═════ Dataset section ═════

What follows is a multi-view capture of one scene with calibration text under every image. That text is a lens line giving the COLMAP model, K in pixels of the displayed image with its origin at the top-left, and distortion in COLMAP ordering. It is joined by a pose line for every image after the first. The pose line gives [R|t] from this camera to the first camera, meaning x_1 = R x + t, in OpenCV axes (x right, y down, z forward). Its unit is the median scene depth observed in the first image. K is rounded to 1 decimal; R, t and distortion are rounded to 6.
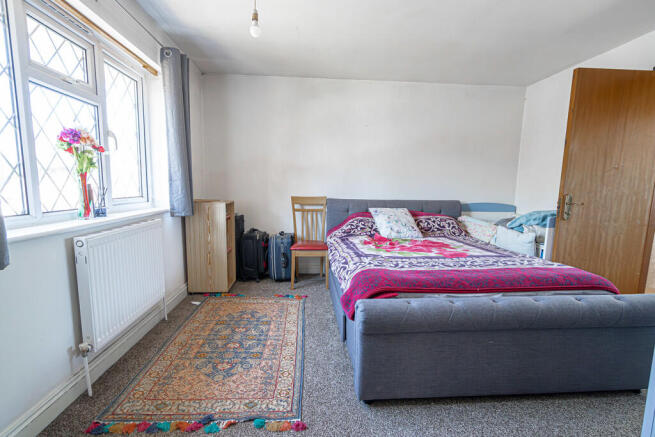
lens RADIAL K [[296.3, 0, 324.9], [0, 296.3, 218.6], [0, 0, 1]] dist [0.005871, -0.000017]
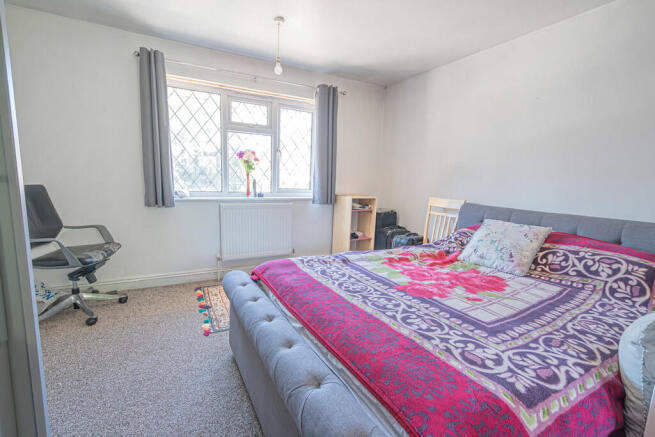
lens RADIAL K [[296.3, 0, 324.2], [0, 296.3, 220.3], [0, 0, 1]] dist [0.005871, -0.000017]
pose [[0.405720, 0.125989, -0.905273, 0.702917], [-0.131194, 0.988225, 0.078736, -0.040905], [0.904533, 0.086822, 0.417471, 0.407951]]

═════

Work required:
Your copy should match the listing exactly, apart from the pictures it leaves out.

Response area:
What follows is a multi-view capture of one scene with calibration text under every image. That text is a lens line giving the COLMAP model, K in pixels of the displayed image with its origin at the top-left, and distortion in COLMAP ordering. It is joined by a pose line for every image after the first. The pose line gives [R|t] from this camera to the first camera, meaning x_1 = R x + t, in OpenCV axes (x right, y down, z forward). Its unit is the median scene depth observed in the first image. K is rounded to 1 decimal; R, t and distortion are rounded to 6.
lens RADIAL K [[296.3, 0, 324.9], [0, 296.3, 218.6], [0, 0, 1]] dist [0.005871, -0.000017]
lens RADIAL K [[296.3, 0, 324.2], [0, 296.3, 220.3], [0, 0, 1]] dist [0.005871, -0.000017]
pose [[0.405720, 0.125989, -0.905273, 0.702917], [-0.131194, 0.988225, 0.078736, -0.040905], [0.904533, 0.086822, 0.417471, 0.407951]]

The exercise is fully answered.